In this HackerEarth Unique Subarrays problem solution, A contiguous subarray is defined as unique if all the integers contained within it occur exactly once. There is a unique weight associated with each of the subarrays. Unique weight for any subarray equals its length if it's unique, 0 otherwise. Your task is to calculate the sum of unique weights of all the contiguous subarrays contained within a given array.

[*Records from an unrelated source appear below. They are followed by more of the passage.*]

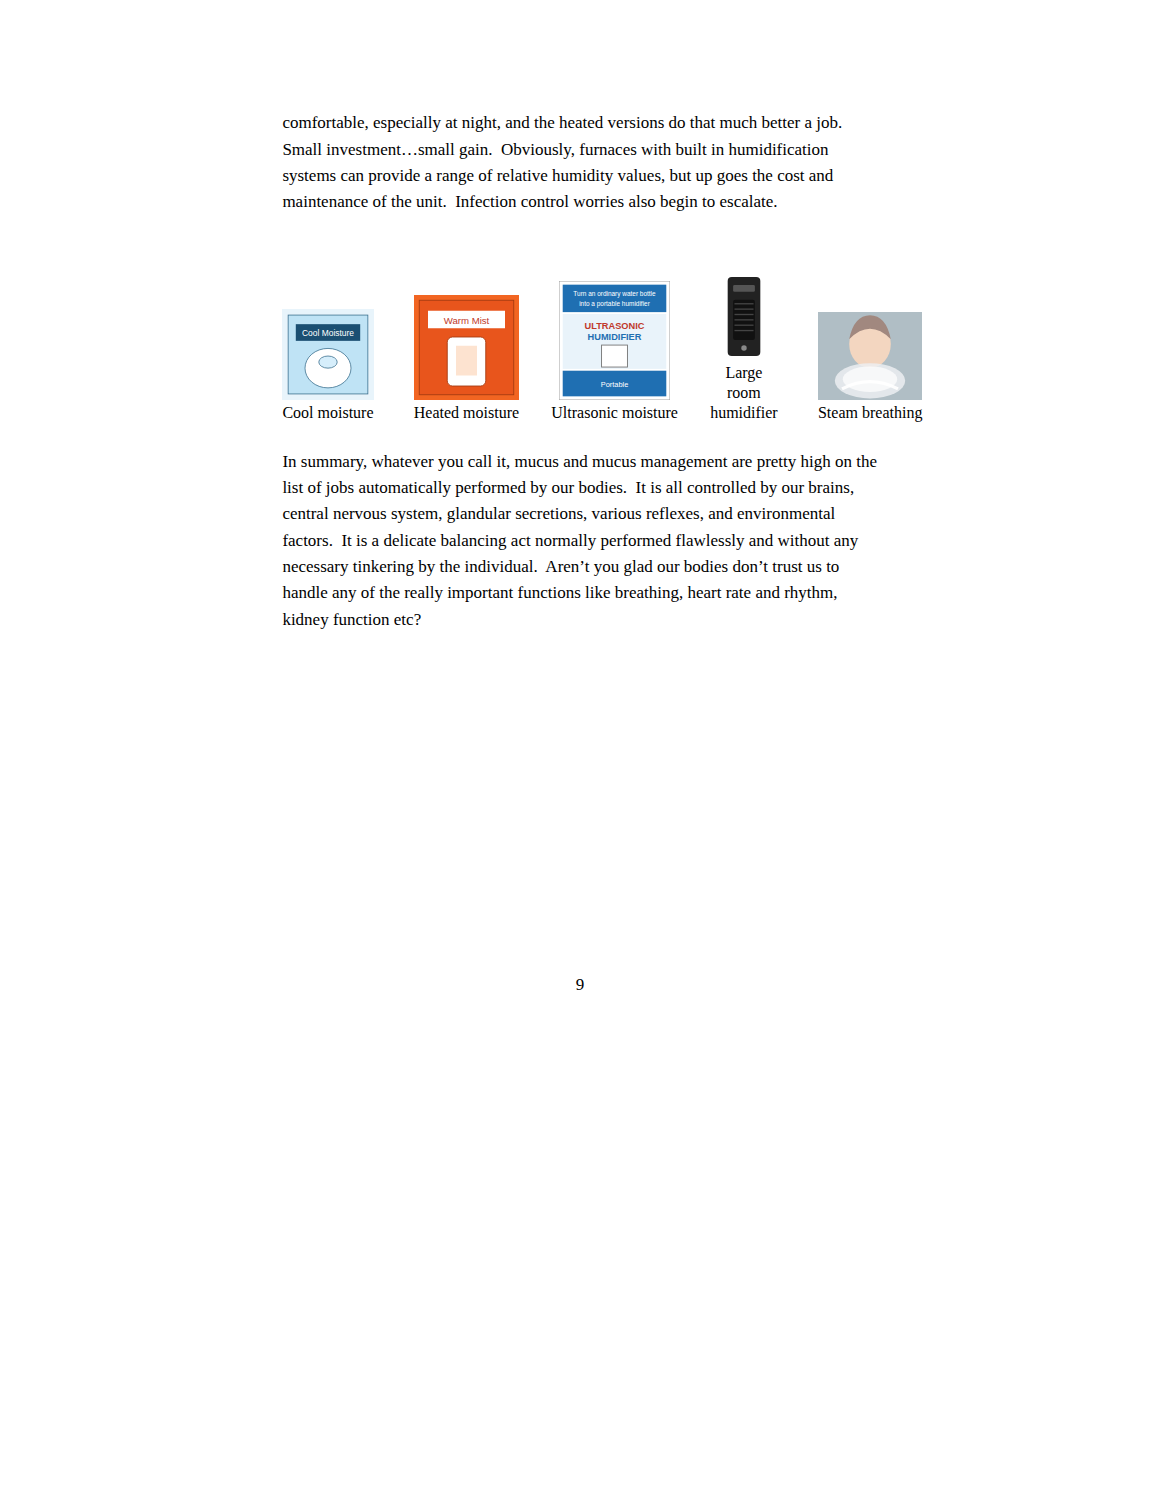comfortable, especially at night, and the heated versions do that much better a job. Small investment…small gain. Obviously, furnaces with built in humidification systems can provide a range of relative humidity values, but up goes the cost and maintenance of the unit. Infection control worries also begin to escalate.
Cool moisture
Heated moisture
Ultrasonic moisture
Large room humidifier
Steam breathing
In summary, whatever you call it, mucus and mucus management are pretty high on the list of jobs automatically performed by our bodies. It is all controlled by our brains, central nervous system, glandular secretions, various reflexes, and environmental factors. It is a delicate balancing act normally performed flawlessly and without any necessary tinkering by the individual. Aren’t you glad our bodies don’t trust us to handle any of the really important functions like breathing, heart rate and rhythm, kidney function etc?
9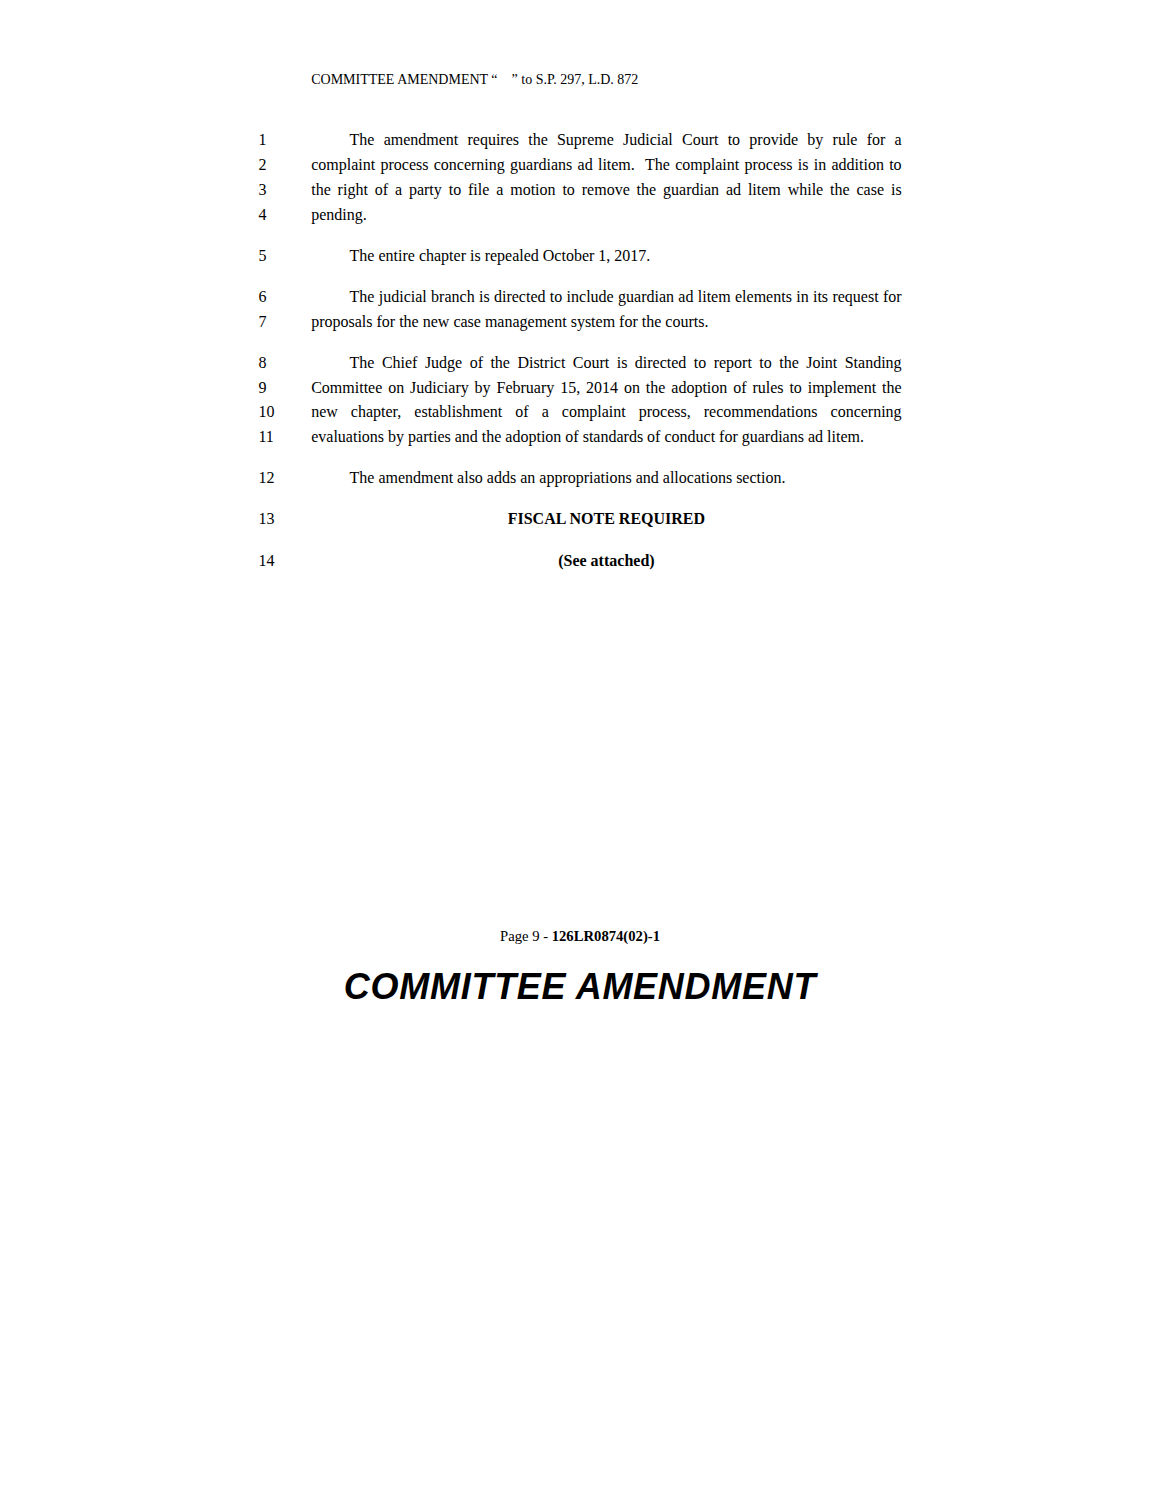COMMITTEE AMENDMENT “ ” to S.P. 297, L.D. 872
1
2
3
4
The amendment requires the Supreme Judicial Court to provide by rule for a complaint process concerning guardians ad litem. The complaint process is in addition to the right of a party to file a motion to remove the guardian ad litem while the case is pending.
5
The entire chapter is repealed October 1, 2017.
6
7
The judicial branch is directed to include guardian ad litem elements in its request for proposals for the new case management system for the courts.
8
9
10
11
The Chief Judge of the District Court is directed to report to the Joint Standing Committee on Judiciary by February 15, 2014 on the adoption of rules to implement the new chapter, establishment of a complaint process, recommendations concerning evaluations by parties and the adoption of standards of conduct for guardians ad litem.
12
The amendment also adds an appropriations and allocations section.
13
FISCAL NOTE REQUIRED
14
(See attached)
Page 9 - 126LR0874(02)-1
COMMITTEE AMENDMENT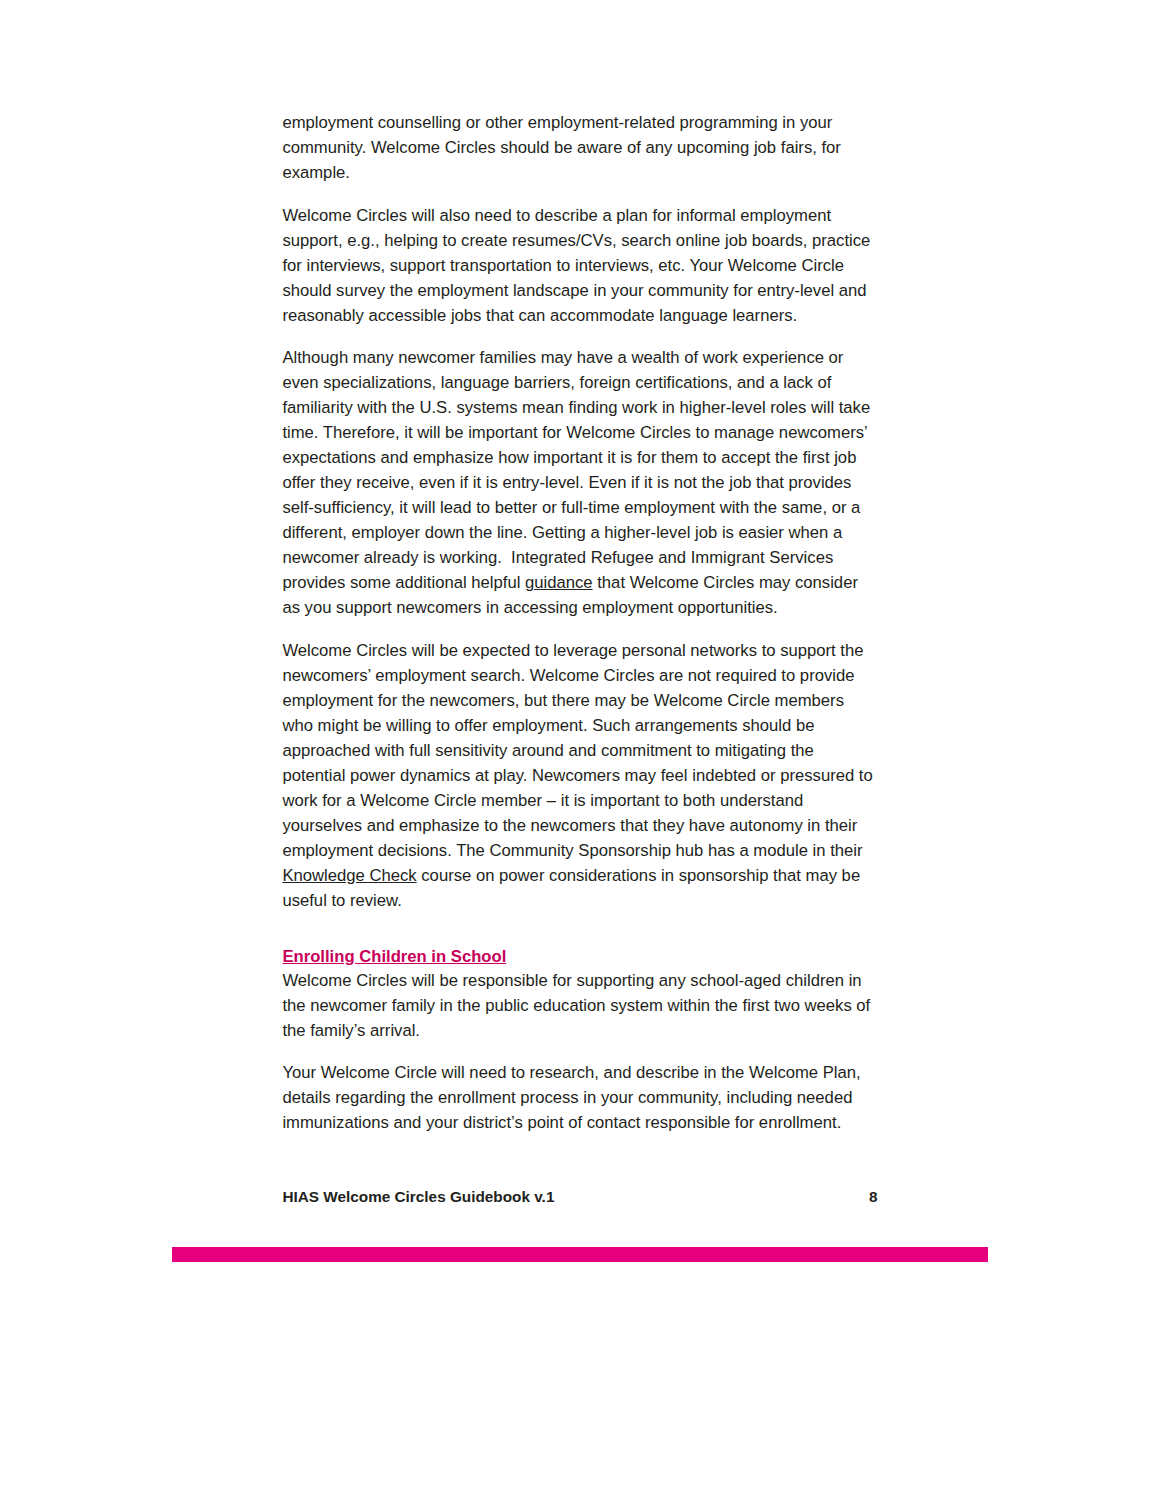employment counselling or other employment-related programming in your community. Welcome Circles should be aware of any upcoming job fairs, for example.
Welcome Circles will also need to describe a plan for informal employment support, e.g., helping to create resumes/CVs, search online job boards, practice for interviews, support transportation to interviews, etc. Your Welcome Circle should survey the employment landscape in your community for entry-level and reasonably accessible jobs that can accommodate language learners.
Although many newcomer families may have a wealth of work experience or even specializations, language barriers, foreign certifications, and a lack of familiarity with the U.S. systems mean finding work in higher-level roles will take time. Therefore, it will be important for Welcome Circles to manage newcomers’ expectations and emphasize how important it is for them to accept the first job offer they receive, even if it is entry-level. Even if it is not the job that provides self-sufficiency, it will lead to better or full-time employment with the same, or a different, employer down the line. Getting a higher-level job is easier when a newcomer already is working. Integrated Refugee and Immigrant Services provides some additional helpful guidance that Welcome Circles may consider as you support newcomers in accessing employment opportunities.
Welcome Circles will be expected to leverage personal networks to support the newcomers’ employment search. Welcome Circles are not required to provide employment for the newcomers, but there may be Welcome Circle members who might be willing to offer employment. Such arrangements should be approached with full sensitivity around and commitment to mitigating the potential power dynamics at play. Newcomers may feel indebted or pressured to work for a Welcome Circle member – it is important to both understand yourselves and emphasize to the newcomers that they have autonomy in their employment decisions. The Community Sponsorship hub has a module in their Knowledge Check course on power considerations in sponsorship that may be useful to review.
Enrolling Children in School
Welcome Circles will be responsible for supporting any school-aged children in the newcomer family in the public education system within the first two weeks of the family’s arrival.
Your Welcome Circle will need to research, and describe in the Welcome Plan, details regarding the enrollment process in your community, including needed immunizations and your district’s point of contact responsible for enrollment.
HIAS Welcome Circles Guidebook v.1 8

HackerEarth Unique Subarrays problem solution


HackerEarth Unique Subarrays problem solution.

#include <iostream>
#include <cstring>
#include <algorithm>
#include <set>
#define MAX 100005
#include <cassert>
#define lli long long

using namespace std;

int A[MAX];

int main()
{
    int t, n, sum_n = 0, i, j;
    lli ans;
    set <int> s;
    cin >> t;
    assert(t >= 1 && t <= 100000);
    while ( t-- ) {
        s.clear();
        cin >> n;
        sum_n += n;
        ans = 0;
        assert(n >= 1 && n <= 100000);
        assert(sum_n >= 1 && sum_n <= 100000);
        for ( int i = 0; i < n; i++ ) {
            cin >> A[i];
            assert(A[i] >= 1 && A[i] <= 1000000000);
        }
        i = 0, j = 0;
        while ( i < n ) {
            while ( j < n && s.find(A[j]) == s.end() ) {
                s.insert(A[j]);
                j++;
            }
            ans += (1LL*(j - i)*(j - i + 1))/2;
            s.erase(A[i]);
            i++;
        }
        cout << ans << endl;
    }
    return 0;
}

Second solution

#include <bits/stdc++.h>

using namespace std;

int T, N;

int main()
{
    scanf("%d", &T);
    assert(1<=T && T<=100000);
    int S=0;
    while(T--)
    {
        scanf("%d", &N);
        assert(1<=N && N<=100000);
        S+=N;
        vector<int> A(N);
        for(int i=0; i<N; i++)
        {
            scanf("%d", &A[i]);
            assert(0<=A[i] && A[i]<=1000000000);
        }
        long long ans=0;
        set<int> s;
        for(int i=0, j=0; i<N; i++)
        {
            for(; j<N && !s.count(A[j]); j++)
                s.insert(A[j]);
            ans+=1LL*(j-i)*(j-i+1)/2;
            s.erase(A[i]);
        }
        printf("%lld\n", ans);
    }
    assert(S<=100000);
    return 0;
}